Bagi Tito, kekuasaan tanpa pengetahuan dan konsep hanya akan menghasilkan kepemimpinan yang terbatas. Karena itu, calon pemimpin harus terus memperkaya pengetahuan sebagai fondasi dalam menyusun gagasan dan menentukan kebijakan.
Pengetahuan tersebut, lanjutnya, dapat diperoleh melalui pengalaman, belajar dari orang lain, serta memperbanyak membaca berbagai referensi.
“Makin rajin membaca, makin banyak membaca, makin banyak knowledge, maka ketika menghadapi problem, kita akan memiliki referensi yang banyak, tinggal menambah data, terus bisa mengambil keputusan.
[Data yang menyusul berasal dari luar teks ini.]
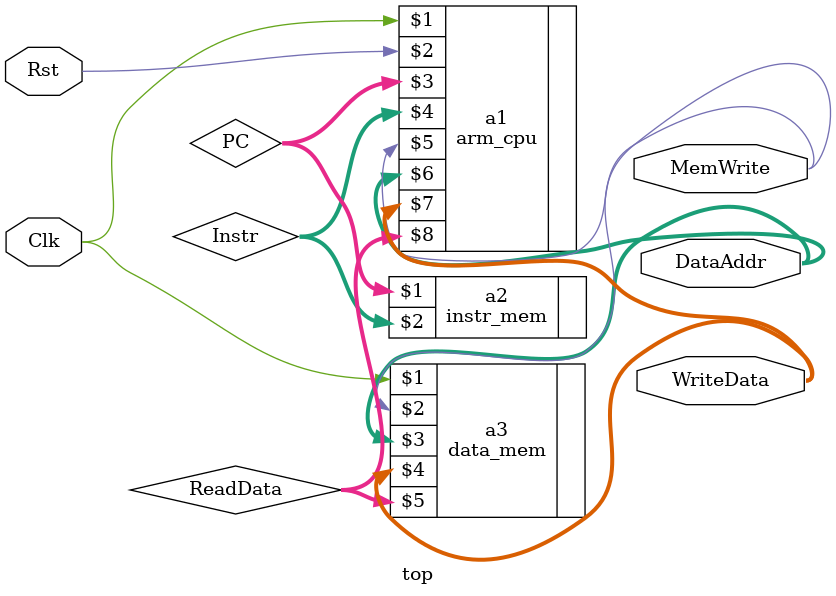
<source format=v>
`timescale 1ns / 1ps

module top(Clk, Rst, WriteData, DataAddr, MemWrite);

    input Clk, Rst;
    output wire [31:0] WriteData;
    output wire [31:0] DataAddr;
    output wire MemWrite;

    wire [31:0] PC, Instr, ReadData;

    arm_cpu a1(Clk, Rst, PC, Instr, MemWrite, DataAddr, WriteData, ReadData);
    instr_mem a2(PC, Instr);
    data_mem a3(Clk, MemWrite, DataAddr, WriteData, ReadData);

endmodule


</source>
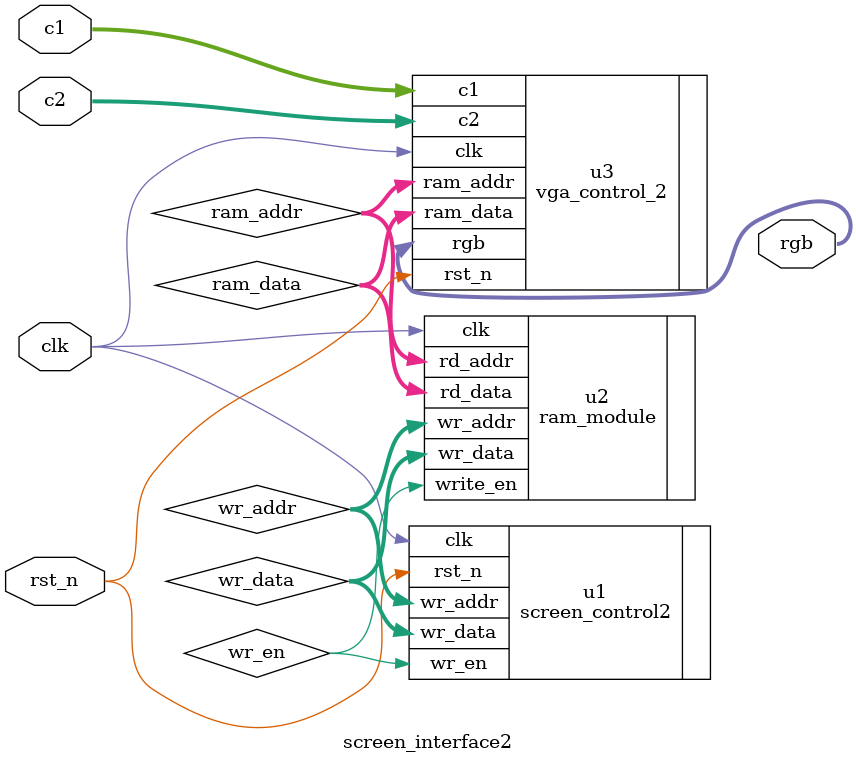
<source format=v>
module screen_interface2
(
    input clk,
    input rst_n,
    input [10:0] c1,
    input [10:0] c2,
    output [2:0]rgb
);

    wire wr_en;
    wire [10:0] wr_addr;
    wire [7:0]  wr_data;

    screen_control2 u1
    (
        .clk(clk),
        .rst_n(rst_n),
        .wr_en(wr_en),
        .wr_addr(wr_addr),
        .wr_data(wr_data)
    );
    
    wire [10:0] ram_addr;
    wire [7:0]  ram_data;
    
    ram_module u2
    (
        .clk(clk),
        // .rst_n(rst_n),
        .write_en(wr_en),
        .wr_addr(wr_addr),
        .wr_data(wr_data),
        .rd_addr(ram_addr),
        .rd_data(ram_data)
    );


    vga_control_2 u3
    (
        .clk(clk),
        .rst_n(rst_n),
        .c1(c1),
        .c2(c2),
        .rgb(rgb),
        .ram_addr(ram_addr),
        .ram_data(ram_data)
    );
    
endmodule


</source>
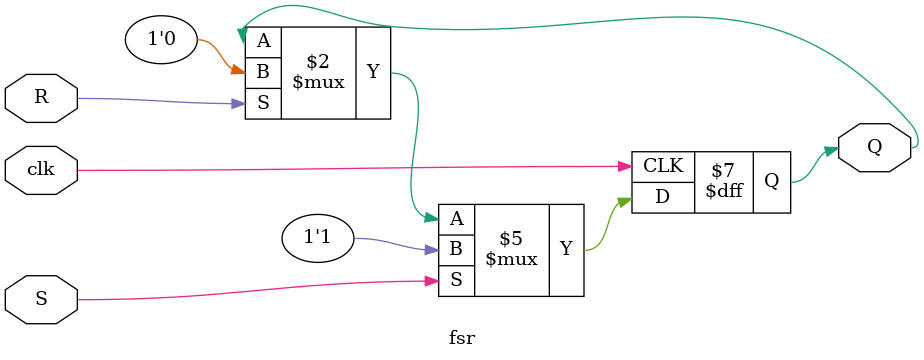
<source format=v>
module fsr(
	input R,
	input clk,
	input S,
	output reg Q = 1'b0
);

always @(posedge clk) begin
	if (S)
		Q <= 1'b1;
	else
		Q <= R ? 1'b0 : Q;
end

endmodule

</source>
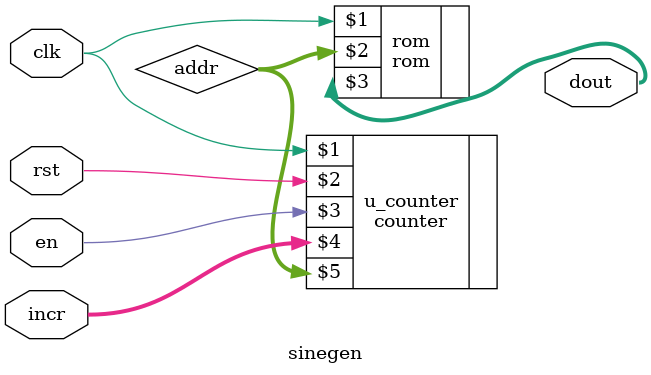
<source format=sv>
module sinegen(
    input logic [7:0] incr,
    input logic rst, en, clk,
    output logic [7:0] dout
);

    logic [7:0] addr;

    counter u_counter(clk, rst, en, incr, addr);
    rom rom(clk, addr, dout);

endmodule

</source>
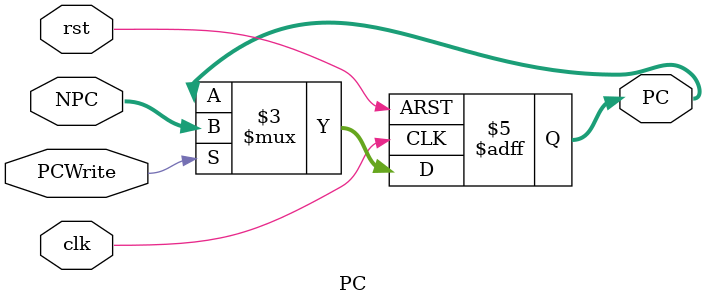
<source format=v>
module PC( clk, rst,PCWrite, NPC, PC);

  input              clk;
  input              rst;
  input              PCWrite;
  input       [31:0] NPC;
  output reg  [31:0] PC;

  always @(posedge clk, posedge rst)
    if (rst) 
      PC <= 32'h0000_0000;
    else if(PCWrite==1)
      PC <= NPC;
      
endmodule


</source>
Itulah pemimpin yang kuat, strong leader, dia harus memiliki konsep,” jelas Tito.
Dorong Perluasan Wawasan hingga Pendidikan Luar Negeri
Tito juga mendorong peserta Sespim untuk memperluas wawasan melalui pengalaman pendidikan, termasuk memanfaatkan kesempatan belajar di luar negeri.
Menurutnya, pendidikan di negara maju tidak hanya memberikan tambahan pengetahuan akademik, tetapi juga membuka kesempatan mempelajari budaya, kedisiplinan, tata kelola, serta membangun jejaring internasional.
“Kalau sekolahnya luar negeri, apalagi negara maju, negara yang disiplin, less corrupt, keunggulannya kita bisa mendapatkan budaya itu tertular ke kita,” katanya.
Pesan Tito tersebut menegaskan bahwa tantangan kepemimpinan Polri ke depan membutuhkan perpaduan antara kewenangan, pengalaman, pengetahuan, dan kemampuan membaca data.
Dengan fondasi tersebut, calon pemimpin diharapkan mampu menghasilkan kebijakan yang tidak sekadar cepat, tetapi juga tepat sasaran, terukur, dan memiliki dasar argumentasi yang kuat.
Bagi peserta Sespim Lemdiklat Polri, kemampuan mengambil keputusan berbasis sains dan data pada akhirnya bukan sekadar tuntutan akademik, melainkan bagian penting dari pembentukan karakter pemimpin strategis yang mampu menjawab kompleksitas persoalan bangsa.